I was in a literature class. We were all about 16 or 17. Our teacher introduced the topic of First World War poetry, leading into W.B.Yeats. I'd been absent for a few days, and I realised the others had worked very hard in the meantime, as one by one they popped up from their desks to talk brilliantly about Yeats. I tried to get in, lifting my hand from my desk as a signal to the teacher, but always someone else got in first. The teacher was even looking at me, almost inviting me to contribute; but I would hesitate a split second and it was too late --some young genius would speak. I love Yeats and know quite a lot about him, but I was becoming intimidated. I thought, I seemed bright in my elementary school, because it had a working-cass intake, but these boys and girls have been to prep schools, and they're at least as bright as I.

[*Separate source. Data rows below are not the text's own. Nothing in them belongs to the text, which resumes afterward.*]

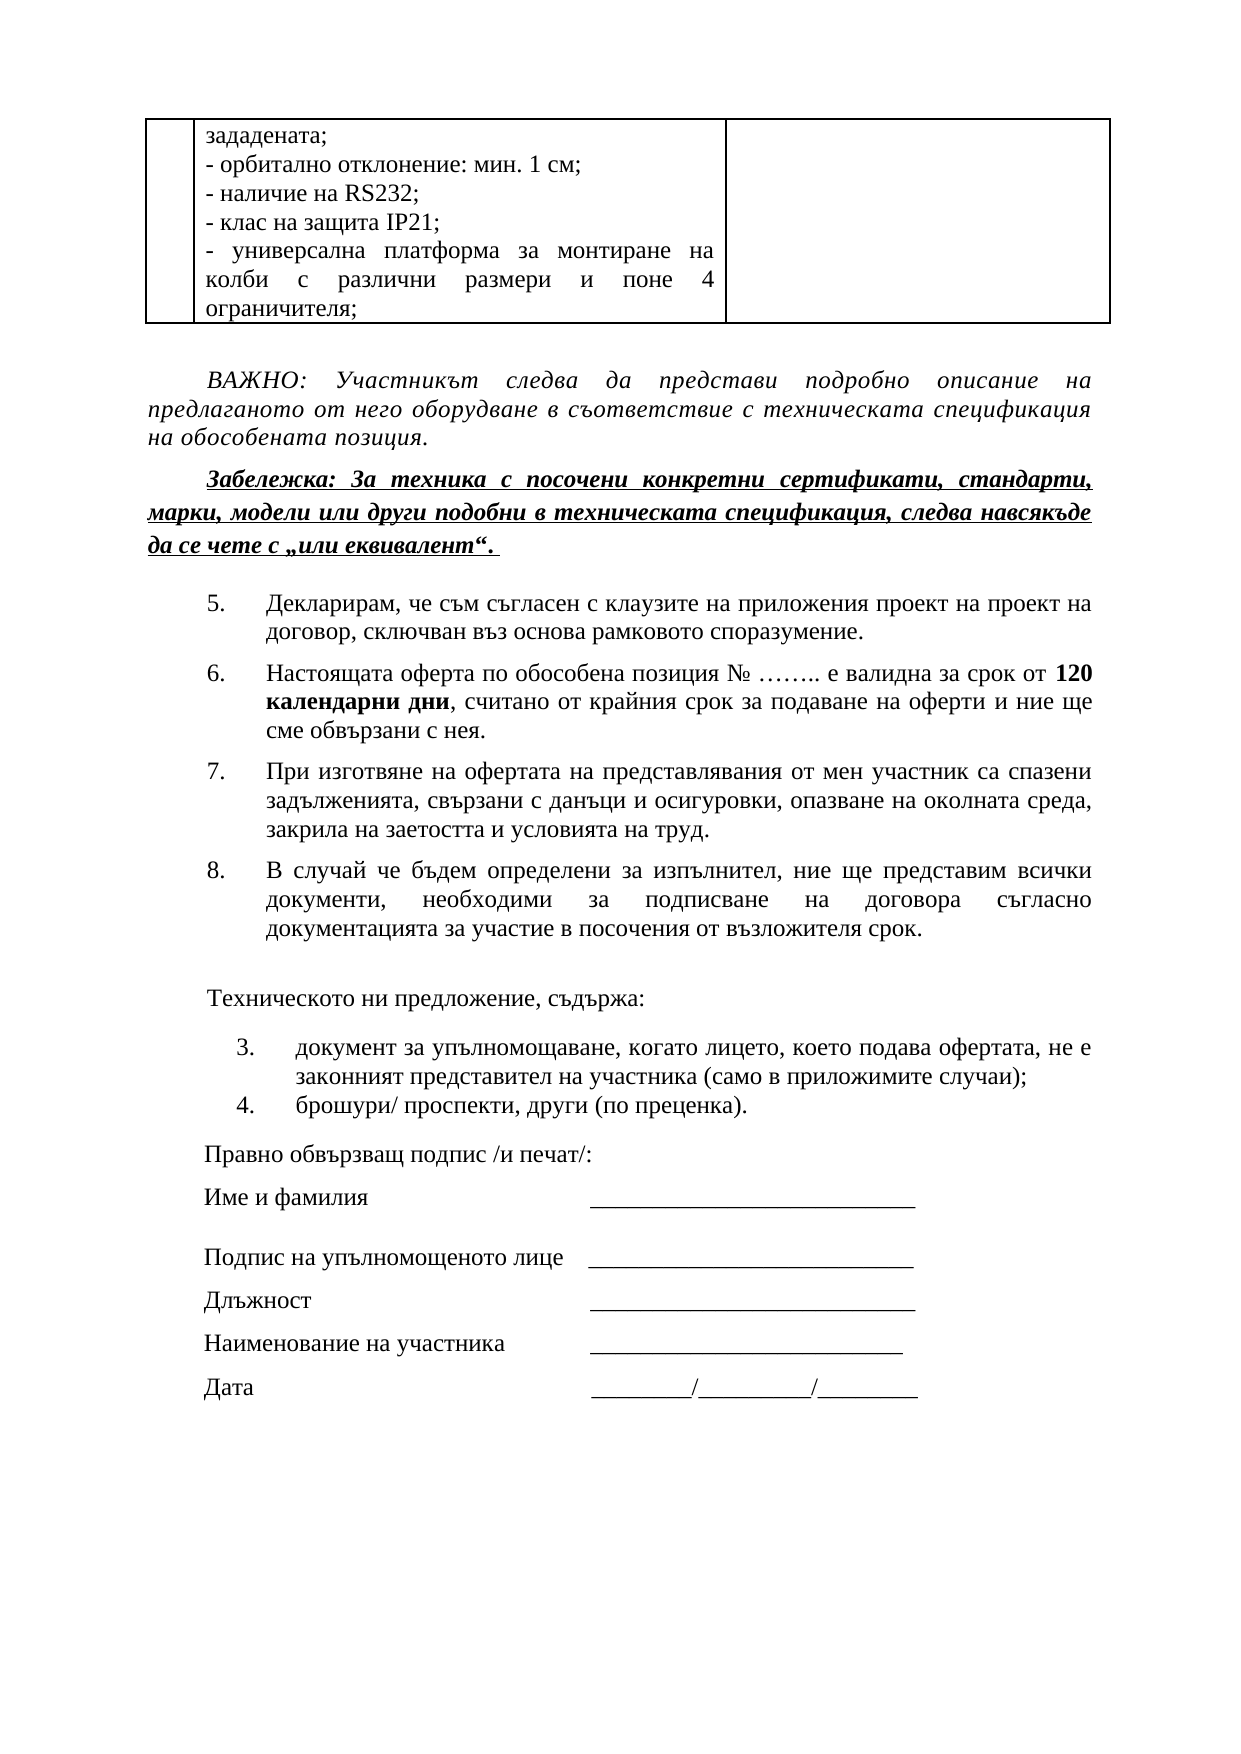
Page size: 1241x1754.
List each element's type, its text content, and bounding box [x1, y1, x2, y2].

text Дата ________/_________/________ [148, 1372, 1093, 1400]
list Настоящата оферта по обособена позиция № …….. е валидна за срок от 120 календарни дни, считано от крайния срок за подаване на оферти и ние ще сме обвързани с нея. [207, 658, 1093, 744]
list В случай че бъдем определени за изпълнител, ние ще представим всички документи, необходими за подписване на договора съгласно документацията за участие в посочения от възложителя срок. [207, 855, 1093, 941]
text Длъжност __________________________ [148, 1285, 1093, 1314]
text Забележка: За техника с посочени конкретни сертификати, стандарти, марки, модели или други подобни в техническата спецификация, следва навсякъде да се чете с „или еквивалент“. [148, 464, 1093, 558]
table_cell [195, 120, 725, 322]
list Декларирам, че съм съгласен с клаузите на приложения проект на проект на договор, сключван въз основа рамковото споразумение. [207, 588, 1093, 645]
list документ за упълномощаване, когато лицето, което подава офертата, не е законният представител на участника (само в приложимите случаи); [236, 1032, 1093, 1090]
table_cell 1 [147, 120, 193, 322]
text Правно обвързващ подпис /и печат/: [148, 1139, 1093, 1168]
text Подпис на упълномощеното лице __________________________ [148, 1242, 1093, 1271]
list При изготвяне на офертата на представлявания от мен участник са спазени задълженията, свързани с данъци и осигуровки, опазване на околната среда, закрила на заетостта и условията на труд. [207, 756, 1093, 843]
table_cell [727, 120, 1109, 322]
list брошури/ проспекти, други (по преценка). [236, 1090, 1093, 1118]
text Наименование на участника _________________________ [148, 1328, 1093, 1357]
text ВАЖНО: Участникът следва да представи подробно описание на предлаганото от него оборудване в съответствие с техническата спецификация на обособената позиция. [148, 365, 1093, 451]
text Име и фамилия __________________________ [148, 1182, 1093, 1211]
text Техническото ни предложение, съдържа: [148, 983, 1093, 1011]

Then I woke up properly, having half-woken an hour earlier and turned the radio on, and realised I was listening to Melvyn Bragg's wonderfully erudite Radio Four programme 'In Our Time', and this morning four scholars were discussing Yeats... They --overheard subconsciously-- were my alarmingly knowledgeable and articulate fellow students.
As I wrote a while back, it's very unfair to be dreaming of the anxieties of youth as well as those of age.
A memory from University High School, Melbourne, when I was 15. We were being introduced to serious Shakespeare --Macbeth. Our teacher asked for a volunteer to be Macbeth, and I wanted to do it. But I hesitated for a split second, and another boy put his hand up. I had to settle for Banquo. Fuck Banquo. If you want something badly, never hesitate.